WHAT IS EXPECTED: Report the lines of the data below that contain the string "Left".

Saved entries
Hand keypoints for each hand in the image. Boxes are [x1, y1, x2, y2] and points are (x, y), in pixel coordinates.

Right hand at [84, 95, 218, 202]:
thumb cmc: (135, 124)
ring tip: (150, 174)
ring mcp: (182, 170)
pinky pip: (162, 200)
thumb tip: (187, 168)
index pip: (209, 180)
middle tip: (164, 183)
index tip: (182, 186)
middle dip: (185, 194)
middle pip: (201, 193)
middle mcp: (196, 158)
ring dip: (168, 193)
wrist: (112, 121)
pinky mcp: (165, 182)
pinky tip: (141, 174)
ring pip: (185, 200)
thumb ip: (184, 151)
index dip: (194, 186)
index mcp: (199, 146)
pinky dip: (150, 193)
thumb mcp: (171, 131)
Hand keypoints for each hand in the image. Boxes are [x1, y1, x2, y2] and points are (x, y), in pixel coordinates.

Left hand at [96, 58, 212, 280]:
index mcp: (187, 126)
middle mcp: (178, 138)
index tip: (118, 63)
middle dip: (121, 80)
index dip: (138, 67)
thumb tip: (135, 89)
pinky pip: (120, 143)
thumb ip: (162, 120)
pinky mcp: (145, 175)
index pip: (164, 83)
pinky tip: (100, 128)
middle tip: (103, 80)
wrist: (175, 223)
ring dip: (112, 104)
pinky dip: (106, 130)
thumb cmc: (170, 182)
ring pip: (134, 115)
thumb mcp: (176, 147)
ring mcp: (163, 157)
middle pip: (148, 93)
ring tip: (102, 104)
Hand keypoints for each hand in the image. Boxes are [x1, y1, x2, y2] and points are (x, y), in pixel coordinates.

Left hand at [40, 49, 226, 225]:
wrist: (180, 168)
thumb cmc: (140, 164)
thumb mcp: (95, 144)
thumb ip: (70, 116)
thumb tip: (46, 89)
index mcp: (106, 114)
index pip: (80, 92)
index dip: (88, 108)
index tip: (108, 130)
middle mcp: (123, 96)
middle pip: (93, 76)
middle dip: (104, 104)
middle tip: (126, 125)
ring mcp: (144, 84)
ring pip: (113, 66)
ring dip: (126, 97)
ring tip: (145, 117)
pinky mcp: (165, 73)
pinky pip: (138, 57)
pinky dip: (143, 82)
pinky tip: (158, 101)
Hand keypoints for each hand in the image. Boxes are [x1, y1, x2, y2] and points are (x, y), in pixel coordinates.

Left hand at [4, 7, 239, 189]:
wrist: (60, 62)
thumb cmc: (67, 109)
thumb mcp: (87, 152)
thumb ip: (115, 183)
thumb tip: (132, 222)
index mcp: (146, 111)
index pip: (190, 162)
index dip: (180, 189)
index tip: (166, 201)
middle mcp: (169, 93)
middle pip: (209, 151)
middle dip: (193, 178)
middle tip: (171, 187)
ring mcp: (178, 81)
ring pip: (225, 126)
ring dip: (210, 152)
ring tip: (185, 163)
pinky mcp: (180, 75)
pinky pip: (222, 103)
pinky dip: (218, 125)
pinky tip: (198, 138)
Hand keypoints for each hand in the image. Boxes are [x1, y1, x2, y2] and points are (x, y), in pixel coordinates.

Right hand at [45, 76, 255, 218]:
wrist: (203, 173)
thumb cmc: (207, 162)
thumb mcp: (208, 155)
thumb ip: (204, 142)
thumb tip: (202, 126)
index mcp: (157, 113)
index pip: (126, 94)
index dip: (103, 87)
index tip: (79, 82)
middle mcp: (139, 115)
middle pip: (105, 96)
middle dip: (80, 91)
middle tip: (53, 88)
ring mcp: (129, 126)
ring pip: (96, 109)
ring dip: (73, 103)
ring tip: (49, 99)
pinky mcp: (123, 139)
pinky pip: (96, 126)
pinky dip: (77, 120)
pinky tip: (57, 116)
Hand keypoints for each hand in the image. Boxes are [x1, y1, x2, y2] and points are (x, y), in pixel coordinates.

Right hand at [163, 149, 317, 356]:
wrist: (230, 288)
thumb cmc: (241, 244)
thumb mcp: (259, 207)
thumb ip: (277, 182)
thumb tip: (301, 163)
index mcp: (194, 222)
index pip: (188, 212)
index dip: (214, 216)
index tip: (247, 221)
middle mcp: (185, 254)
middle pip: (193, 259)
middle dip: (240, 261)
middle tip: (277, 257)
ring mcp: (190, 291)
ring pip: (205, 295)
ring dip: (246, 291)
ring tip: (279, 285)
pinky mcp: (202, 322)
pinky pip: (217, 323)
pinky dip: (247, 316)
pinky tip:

OUTPUT OF THE TASK:
Left hand at [96, 58, 212, 280]:
Left hand at [40, 49, 226, 225]:
Left hand at [4, 7, 239, 189]:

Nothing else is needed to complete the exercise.